Énoncé 1: Veuillez recopier fidèlement le passage de l'extrait du document qui commence par "C —   Sur le deuxième" et se termine par "paragraphe 2 dudit article)".
Énoncé 2: D'après l'extrait du document, à quels deux labels les critères d'attribution font-ils référence pour les ingrédients à fournir ?

Extrait du document:
━━━━━━━━━━━━━━━━━━━━

3.     Résumé du premier moyen

B —   Sur le troisième moyen: la référence faite dans les critères d’attribution aux labels «Max Havelaar» et «EKO» en ce qui concerne les ingrédients à fournir

1.     Observation liminaire

2.     Premier argument avancé au soutien du troisième moyen: la prétendue absence de tout lien entre l’objet du marché public et les deux labels

3.     Deuxième argument avancé au soutien du troisième moyen: le renvoi aux labels et non aux critères sur lesquels ceux-ci reposent

C —   Sur le deuxième moyen: la supposée référence à des achats durables et à un comportement socialement responsable à titre de critère d’aptitude

1.     Sur la première branche du deuxième moyen: des exigences prétendument illicites quant à la preuve des capacités techniques des soumissionnaires (dispositions combinées de l’article 48, paragraphe 1, de la directive 2004/18 et du paragraphe 2 dudit article)

2.     Sur la deuxième branche du deuxième moyen: la prétendue absence de lien entre les exigences d’aptitude des soumissionnaires et l’objet du marché (article 44, paragraphe 2, de la directive 2004/18)

3.     Sur la troisième branche du deuxième moyen: la prétendue violation de l’impératif général de transparence (article 2 de la directive 2004/18)

━━━━━━━━━━━━━━━━━━━━

Extrait du jeu de données:
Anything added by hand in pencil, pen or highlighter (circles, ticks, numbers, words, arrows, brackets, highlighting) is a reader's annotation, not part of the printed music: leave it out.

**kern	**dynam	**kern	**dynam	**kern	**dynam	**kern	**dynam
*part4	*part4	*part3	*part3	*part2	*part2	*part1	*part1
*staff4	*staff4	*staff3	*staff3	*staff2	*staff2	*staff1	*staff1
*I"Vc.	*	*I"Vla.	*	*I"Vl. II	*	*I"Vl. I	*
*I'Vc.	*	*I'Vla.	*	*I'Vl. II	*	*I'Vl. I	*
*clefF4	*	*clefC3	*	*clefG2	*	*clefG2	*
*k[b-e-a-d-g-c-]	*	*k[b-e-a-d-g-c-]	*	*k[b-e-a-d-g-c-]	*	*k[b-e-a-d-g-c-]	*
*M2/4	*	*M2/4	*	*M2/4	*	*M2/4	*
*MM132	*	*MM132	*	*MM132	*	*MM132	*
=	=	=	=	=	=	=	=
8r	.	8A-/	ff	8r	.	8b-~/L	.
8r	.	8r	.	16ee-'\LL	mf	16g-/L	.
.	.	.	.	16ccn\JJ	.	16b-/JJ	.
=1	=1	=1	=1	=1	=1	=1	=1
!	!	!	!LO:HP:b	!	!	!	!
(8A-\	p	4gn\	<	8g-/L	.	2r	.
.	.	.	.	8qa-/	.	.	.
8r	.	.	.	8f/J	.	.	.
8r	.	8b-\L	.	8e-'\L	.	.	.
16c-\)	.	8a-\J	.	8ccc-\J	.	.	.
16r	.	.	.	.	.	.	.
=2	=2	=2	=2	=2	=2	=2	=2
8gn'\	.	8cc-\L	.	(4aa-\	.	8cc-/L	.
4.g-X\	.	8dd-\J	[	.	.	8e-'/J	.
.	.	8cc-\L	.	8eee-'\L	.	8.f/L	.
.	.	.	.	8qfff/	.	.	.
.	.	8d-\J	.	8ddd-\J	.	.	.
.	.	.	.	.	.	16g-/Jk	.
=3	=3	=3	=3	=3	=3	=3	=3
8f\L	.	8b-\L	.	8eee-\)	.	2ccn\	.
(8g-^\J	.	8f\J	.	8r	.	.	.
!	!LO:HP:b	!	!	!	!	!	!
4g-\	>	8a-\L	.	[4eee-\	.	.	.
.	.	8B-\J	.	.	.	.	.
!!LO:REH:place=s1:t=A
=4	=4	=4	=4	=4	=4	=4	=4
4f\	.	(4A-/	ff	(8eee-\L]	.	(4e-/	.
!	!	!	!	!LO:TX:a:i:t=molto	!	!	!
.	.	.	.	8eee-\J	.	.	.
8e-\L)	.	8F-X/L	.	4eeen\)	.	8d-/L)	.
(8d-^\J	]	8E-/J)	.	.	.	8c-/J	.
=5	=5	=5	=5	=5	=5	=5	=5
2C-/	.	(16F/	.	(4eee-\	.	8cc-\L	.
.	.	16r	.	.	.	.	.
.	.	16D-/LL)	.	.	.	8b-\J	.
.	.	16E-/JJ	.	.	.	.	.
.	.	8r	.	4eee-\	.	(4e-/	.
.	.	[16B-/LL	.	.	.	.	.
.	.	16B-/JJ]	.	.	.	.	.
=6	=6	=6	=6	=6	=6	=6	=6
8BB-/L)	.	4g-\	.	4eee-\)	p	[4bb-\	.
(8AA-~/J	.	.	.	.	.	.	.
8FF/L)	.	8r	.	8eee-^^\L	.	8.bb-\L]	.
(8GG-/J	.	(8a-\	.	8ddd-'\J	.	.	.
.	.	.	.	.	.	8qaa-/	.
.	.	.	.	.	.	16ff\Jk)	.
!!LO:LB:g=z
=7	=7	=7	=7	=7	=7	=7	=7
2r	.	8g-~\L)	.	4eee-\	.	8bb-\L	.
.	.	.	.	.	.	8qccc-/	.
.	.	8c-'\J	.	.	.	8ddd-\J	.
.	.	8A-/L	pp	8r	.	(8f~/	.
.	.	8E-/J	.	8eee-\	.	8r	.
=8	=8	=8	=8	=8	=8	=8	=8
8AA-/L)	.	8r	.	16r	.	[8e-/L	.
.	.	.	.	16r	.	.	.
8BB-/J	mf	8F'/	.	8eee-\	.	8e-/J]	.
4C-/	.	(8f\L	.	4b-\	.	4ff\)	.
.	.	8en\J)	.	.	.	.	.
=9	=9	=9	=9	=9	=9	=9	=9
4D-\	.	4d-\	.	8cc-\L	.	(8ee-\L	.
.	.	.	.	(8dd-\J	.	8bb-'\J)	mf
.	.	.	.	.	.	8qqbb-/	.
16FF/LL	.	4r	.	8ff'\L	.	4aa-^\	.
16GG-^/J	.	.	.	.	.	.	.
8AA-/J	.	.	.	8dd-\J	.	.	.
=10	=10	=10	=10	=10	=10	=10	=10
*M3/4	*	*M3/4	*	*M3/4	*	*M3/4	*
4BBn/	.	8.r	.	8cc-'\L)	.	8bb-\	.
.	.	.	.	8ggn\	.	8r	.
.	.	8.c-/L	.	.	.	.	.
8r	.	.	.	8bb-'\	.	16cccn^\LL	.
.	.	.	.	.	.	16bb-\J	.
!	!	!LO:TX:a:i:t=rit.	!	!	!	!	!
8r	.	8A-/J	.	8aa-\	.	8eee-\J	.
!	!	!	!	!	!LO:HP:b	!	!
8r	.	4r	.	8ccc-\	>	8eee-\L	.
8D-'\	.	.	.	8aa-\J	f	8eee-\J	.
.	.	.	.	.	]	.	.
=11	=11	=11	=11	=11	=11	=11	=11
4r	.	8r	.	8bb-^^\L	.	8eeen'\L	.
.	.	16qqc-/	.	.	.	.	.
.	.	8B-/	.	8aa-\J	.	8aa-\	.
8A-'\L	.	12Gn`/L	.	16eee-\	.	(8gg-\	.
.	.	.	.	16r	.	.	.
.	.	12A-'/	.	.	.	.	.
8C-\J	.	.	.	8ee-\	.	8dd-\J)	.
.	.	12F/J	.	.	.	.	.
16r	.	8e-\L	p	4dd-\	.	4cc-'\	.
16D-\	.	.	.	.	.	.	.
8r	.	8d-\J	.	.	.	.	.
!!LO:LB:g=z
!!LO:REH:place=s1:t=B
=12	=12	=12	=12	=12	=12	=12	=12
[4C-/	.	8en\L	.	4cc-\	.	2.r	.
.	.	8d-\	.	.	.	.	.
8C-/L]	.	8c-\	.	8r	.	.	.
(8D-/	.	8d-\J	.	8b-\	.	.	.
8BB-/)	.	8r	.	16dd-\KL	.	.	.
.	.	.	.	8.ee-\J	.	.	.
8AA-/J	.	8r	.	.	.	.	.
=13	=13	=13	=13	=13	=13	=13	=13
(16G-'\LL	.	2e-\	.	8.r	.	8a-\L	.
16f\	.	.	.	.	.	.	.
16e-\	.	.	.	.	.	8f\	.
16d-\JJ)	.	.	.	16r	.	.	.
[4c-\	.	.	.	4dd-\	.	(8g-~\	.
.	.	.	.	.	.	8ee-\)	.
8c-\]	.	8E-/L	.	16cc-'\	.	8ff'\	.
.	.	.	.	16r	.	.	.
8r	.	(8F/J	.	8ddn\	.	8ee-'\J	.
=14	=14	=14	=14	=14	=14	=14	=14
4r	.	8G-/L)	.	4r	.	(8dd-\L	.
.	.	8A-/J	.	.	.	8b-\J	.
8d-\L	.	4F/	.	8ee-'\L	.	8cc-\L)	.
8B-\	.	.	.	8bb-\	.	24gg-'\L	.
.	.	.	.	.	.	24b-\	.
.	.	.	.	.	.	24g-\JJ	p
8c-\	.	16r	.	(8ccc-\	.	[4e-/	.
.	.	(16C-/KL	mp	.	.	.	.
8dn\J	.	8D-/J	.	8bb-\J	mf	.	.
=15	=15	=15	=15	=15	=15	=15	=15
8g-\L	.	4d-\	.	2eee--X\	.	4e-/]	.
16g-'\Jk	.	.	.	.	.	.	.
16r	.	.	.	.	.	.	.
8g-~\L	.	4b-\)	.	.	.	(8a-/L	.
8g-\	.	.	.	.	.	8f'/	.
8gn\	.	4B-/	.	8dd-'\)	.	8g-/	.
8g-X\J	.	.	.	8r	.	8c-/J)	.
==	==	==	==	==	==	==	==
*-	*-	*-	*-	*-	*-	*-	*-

━━━━━━━━━━━━━━━━━━━━

Réponse complète 1:
C —   Sur le deuxième moyen: la supposée référence à des achats durables et à un comportement socialement responsable à titre de critère d’aptitude

1.     Sur la première branche du deuxième moyen: des exigences prétendument illicites quant à la preuve des capacités techniques des soumissionnaires (dispositions combinées de l’article 48, paragraphe 1, de la directive 2004/18 et du paragraphe 2 dudit article)

Réponse complète 2: Aux labels «Max Havelaar» et «EKO».